Ethanol priorities: Blender's credit, mid-level blends

By Ryan C. Christiansen | January 12, 2009
Web exclusive posted Feb. 2, 2009, at 11:17 a.m. CST

The Volumetric Ethanol Excise Tax Credit, more commonly known as the "blender's credit," which was reduced from $.51 cents per gallon to $.45 cents per gallon on Jan. 1 is set to expire Dec. 31, 2010, according to the American Coalition for Ethanol. Renewing this credit is a top priority for the ethanol industry in 2009, said Todd Sneller, administrator for the Nebraska Ethanol Board, Sneller spoke during a Nebraska Ethanol Board update webcast Jan. 30.

Sneller said the blender's credit "remains really one of the critical cornerstones of ethanol production economics because it provides the ability to effectively market ethanol into a marketplace where, in many areas, it's viewed as a discretionary—rather than a required—fuel. And so the tax incentive is very important (and) in all likelihood will need to be dealt with in 2009 to make sure that anybody evaluating ethanol development will know, with some degree of certainty, what the status of that incentive will be going forward."

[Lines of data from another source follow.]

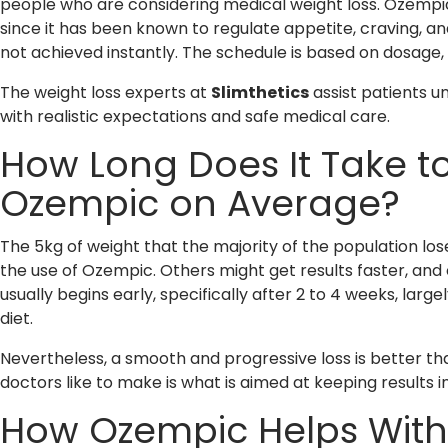
people who are considering medical weight loss. Ozempic 
since it has been known to regulate appetite, craving, and
not achieved instantly. The schedule is based on dosage, h
The weight loss experts at
Slimthetics
assist patients 
with realistic expectations and safe medical care.
How Long Does It Take t
Ozempic on Average?
The 5kg of weight that the majority of the population los
the use of Ozempic. Others might get results faster, and 
usually begins early, specifically after 2 to 4 weeks, larg
diet.
Nevertheless, a smooth and progressive loss is better th
doctors like to make is what is aimed at keeping results i
How Ozempic Helps With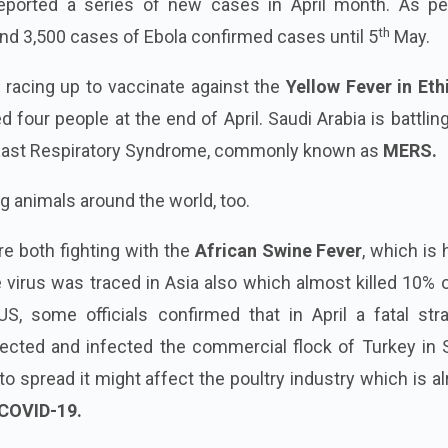
ported a series of new cases in April month. As pe
th
und 3,500 cases of Ebola confirmed cases until 5
May.
 racing up to vaccinate against the
Yellow Fever in Eth
d four people at the end of April. Saudi Arabia is battlin
 East Respiratory Syndrome, commonly known as
MERS.
ng animals around the world, too.
re both fighting with the
African Swine Fever
, which is 
e virus was traced in Asia also which almost killed 10% 
US, some officials confirmed that in April a fatal str
cted and infected the commercial flock of Turkey in 
s to spread it might affect the poultry industry which is a
COVID-19.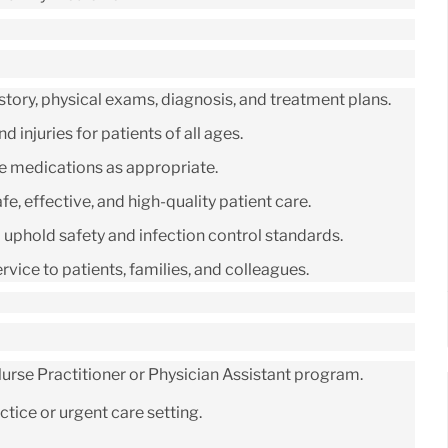
tory, physical exams, diagnosis, and treatment plans.
 injuries for patients of all ages.
be medications as appropriate.
e, effective, and high-quality patient care.
d uphold safety and infection control standards.
ice to patients, families, and colleagues.
rse Practitioner or Physician Assistant program.
tice or urgent care setting.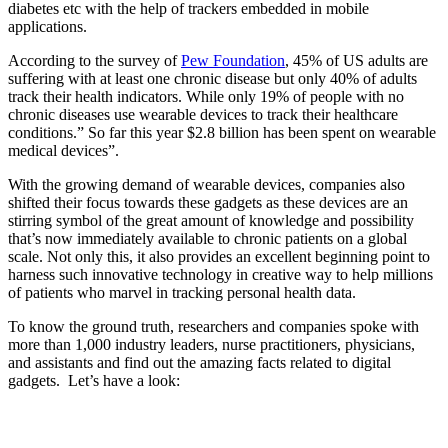
diabetes etc with the help of trackers embedded in mobile
applications.
According to the survey of
Pew Foundation
, 45% of US adults are
suffering with at least one chronic disease but only 40% of adults
track their health indicators. While only 19% of people with no
chronic diseases use wearable devices to track their healthcare
conditions.” So far this year $2.8 billion has been spent on wearable
medical devices”.
With the growing demand of wearable devices, companies also
shifted their focus towards these gadgets as these devices are an
stirring symbol of the great amount of knowledge and possibility
that’s now immediately available to chronic patients on a global
scale. Not only this, it also provides an excellent beginning point to
harness such innovative technology in creative way to help millions
of patients who marvel in tracking personal health data.
To know the ground truth, researchers and companies spoke with
more than 1,000 industry leaders, nurse practitioners, physicians,
and assistants and find out the amazing facts related to digital
gadgets. Let’s have a look: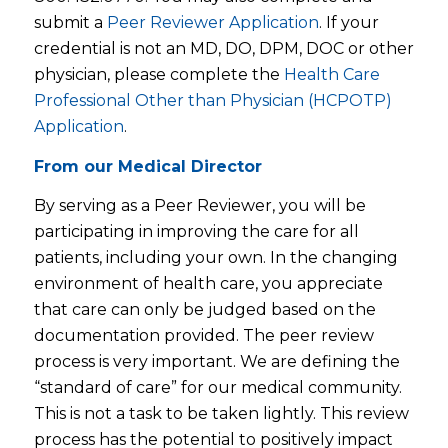
submit a
Peer Reviewer Application
. If your
credential is not an MD, DO, DPM, DOC or other
physician, please complete the
Health Care
Professional Other than Physician (HCPOTP)
Application
.
From our Medical Director
By serving as a Peer Reviewer, you will be
participating in improving the care for all
patients, including your own. In the changing
environment of health care, you appreciate
that care can only be judged based on the
documentation provided. The peer review
process is very important. We are defining the
“standard of care” for our medical community.
This is not a task to be taken lightly. This review
process has the potential to positively impact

The next top priority for the ethanol industry is to ensure that mid-level and E85 ethanol blends become more widely adopted. Sneller noted that the ethanol industry currently provides the equivalent of E10 for all of the non-exempt petroleum gasoline used in the U.S. and yet the ethanol industry continues to grow to help meet the renewable fuel standard (RFS). "As we go forward," he said, "the question is, ‘How will we move that additional ethanol into the marketplace? In what forms will that be used?' Moving beyond the 10 percent number today is indeed a top priority."

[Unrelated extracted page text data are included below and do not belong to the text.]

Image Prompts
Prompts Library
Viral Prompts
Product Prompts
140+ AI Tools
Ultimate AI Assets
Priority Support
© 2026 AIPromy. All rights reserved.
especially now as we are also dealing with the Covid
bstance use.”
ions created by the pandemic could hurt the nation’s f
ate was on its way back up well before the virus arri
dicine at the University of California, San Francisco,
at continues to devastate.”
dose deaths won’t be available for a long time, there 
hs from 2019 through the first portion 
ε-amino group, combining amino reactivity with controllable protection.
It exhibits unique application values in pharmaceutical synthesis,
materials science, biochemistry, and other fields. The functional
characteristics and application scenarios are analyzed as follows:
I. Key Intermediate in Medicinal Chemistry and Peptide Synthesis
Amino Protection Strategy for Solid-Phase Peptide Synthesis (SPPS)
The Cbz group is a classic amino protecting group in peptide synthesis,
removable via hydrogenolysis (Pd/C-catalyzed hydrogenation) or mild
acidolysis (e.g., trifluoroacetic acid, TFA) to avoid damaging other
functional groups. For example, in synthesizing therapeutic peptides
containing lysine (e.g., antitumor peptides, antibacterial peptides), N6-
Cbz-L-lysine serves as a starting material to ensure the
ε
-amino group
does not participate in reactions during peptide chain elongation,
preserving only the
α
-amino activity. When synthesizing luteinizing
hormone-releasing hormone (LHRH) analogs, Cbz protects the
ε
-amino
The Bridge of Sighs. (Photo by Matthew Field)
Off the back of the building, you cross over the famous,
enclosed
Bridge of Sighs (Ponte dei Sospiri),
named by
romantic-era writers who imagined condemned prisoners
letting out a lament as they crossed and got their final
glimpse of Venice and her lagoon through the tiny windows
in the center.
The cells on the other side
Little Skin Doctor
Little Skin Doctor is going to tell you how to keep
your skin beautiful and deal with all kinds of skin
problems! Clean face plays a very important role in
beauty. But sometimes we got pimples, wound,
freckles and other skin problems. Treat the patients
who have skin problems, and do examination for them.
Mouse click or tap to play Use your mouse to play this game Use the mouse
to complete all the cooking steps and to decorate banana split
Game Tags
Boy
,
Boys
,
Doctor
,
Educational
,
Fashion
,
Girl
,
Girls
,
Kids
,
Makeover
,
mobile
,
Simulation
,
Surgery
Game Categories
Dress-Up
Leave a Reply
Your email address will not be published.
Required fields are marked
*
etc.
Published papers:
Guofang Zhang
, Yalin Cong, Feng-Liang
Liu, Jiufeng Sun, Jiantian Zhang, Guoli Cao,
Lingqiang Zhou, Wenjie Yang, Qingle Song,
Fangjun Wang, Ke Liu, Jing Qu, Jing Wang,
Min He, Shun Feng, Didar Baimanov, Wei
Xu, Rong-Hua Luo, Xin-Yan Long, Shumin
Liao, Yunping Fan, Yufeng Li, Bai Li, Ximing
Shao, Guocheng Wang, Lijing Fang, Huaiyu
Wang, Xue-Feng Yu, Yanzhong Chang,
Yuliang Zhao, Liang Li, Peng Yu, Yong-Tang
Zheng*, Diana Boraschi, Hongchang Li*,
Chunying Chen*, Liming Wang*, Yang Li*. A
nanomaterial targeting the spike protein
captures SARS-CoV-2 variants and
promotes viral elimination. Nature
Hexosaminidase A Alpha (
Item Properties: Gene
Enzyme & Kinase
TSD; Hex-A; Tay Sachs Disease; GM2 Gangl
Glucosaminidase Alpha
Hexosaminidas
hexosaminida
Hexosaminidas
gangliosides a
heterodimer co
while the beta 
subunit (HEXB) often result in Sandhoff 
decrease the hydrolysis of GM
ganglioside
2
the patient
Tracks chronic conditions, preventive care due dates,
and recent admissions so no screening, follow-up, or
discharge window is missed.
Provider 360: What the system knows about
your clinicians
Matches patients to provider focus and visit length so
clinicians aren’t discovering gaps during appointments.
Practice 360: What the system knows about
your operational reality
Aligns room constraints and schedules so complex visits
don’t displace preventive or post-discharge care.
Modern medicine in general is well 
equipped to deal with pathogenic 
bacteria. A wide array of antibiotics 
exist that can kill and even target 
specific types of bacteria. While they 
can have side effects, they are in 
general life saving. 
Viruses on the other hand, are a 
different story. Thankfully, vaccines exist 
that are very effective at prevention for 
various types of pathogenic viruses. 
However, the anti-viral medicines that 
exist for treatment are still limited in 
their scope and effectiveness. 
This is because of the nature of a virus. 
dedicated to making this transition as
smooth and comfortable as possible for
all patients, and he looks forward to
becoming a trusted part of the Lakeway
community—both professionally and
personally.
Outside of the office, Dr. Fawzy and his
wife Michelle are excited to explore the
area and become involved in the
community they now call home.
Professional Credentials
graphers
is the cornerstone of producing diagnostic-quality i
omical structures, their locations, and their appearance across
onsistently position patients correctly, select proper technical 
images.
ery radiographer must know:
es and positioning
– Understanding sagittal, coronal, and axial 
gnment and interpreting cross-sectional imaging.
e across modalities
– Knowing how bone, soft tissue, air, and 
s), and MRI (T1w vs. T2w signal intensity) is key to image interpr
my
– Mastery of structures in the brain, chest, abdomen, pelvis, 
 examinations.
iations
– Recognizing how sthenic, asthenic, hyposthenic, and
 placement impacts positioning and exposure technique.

There has been a lot of discussion about whether E10 should be increased to E12, E13, E15, or E20, Sneller said. "There are a variety of opinions on that," he said, "but clearly the important thing here is that if we can get to some incremental number above E10—whether it is E12 or E13—we can probably do that with the full support of domestic automakers and with the full knowledge that the dispensing equipment that is located all over the country can accommodate blends up to about 15 percent volume ethanol without making any changes."

Increased use of E85 is also important. Sneller noted there are approximately 8 million flex-fuel vehicles on the road in the U.S. and the number is increasing by 1.5 million per year. However, automakers are reluctant to produce too many flex-fuel vehicles until the infrastructure for pumping E85 is in place. "The domestic automakers pledge to make about 50 percent of their vehicles by 2010 as flex-fuel vehicle models," Sneller said, "provided that infrastructure for E85 continues to increase in the U.S. They don't want to put those vehicles out there and see (petroleum) gasoline used in them. They do incur a small incremental cost in making those vehicles and so they want to make sure that those vehicles are going to be used with the higher ethanol blends as we go forward."

Sneller said a new challenge for the ethanol industry is to understand how to capture value for renewable identification numbers. "A year ago, [the RIN] was simply looked at as a compliance mechanism that had very little incremental value beyond its compliance value," Sneller said. "They maybe were worth a penny or so. Just recently, about 30 days ago, we started to see a bump in RIN values up to the $.05-cent, $.06-cent, and $.07-cent-per-gallon value (and) about a week ago that started to surge (to) $.10-cents (and) today some RINs are trading at $.15 cents per gallon. They have become a fundamental factor in marketing decisions (and) ethanol producers are trying to do a better job of understanding what's creating that dynamic and how they can capture that value themselves."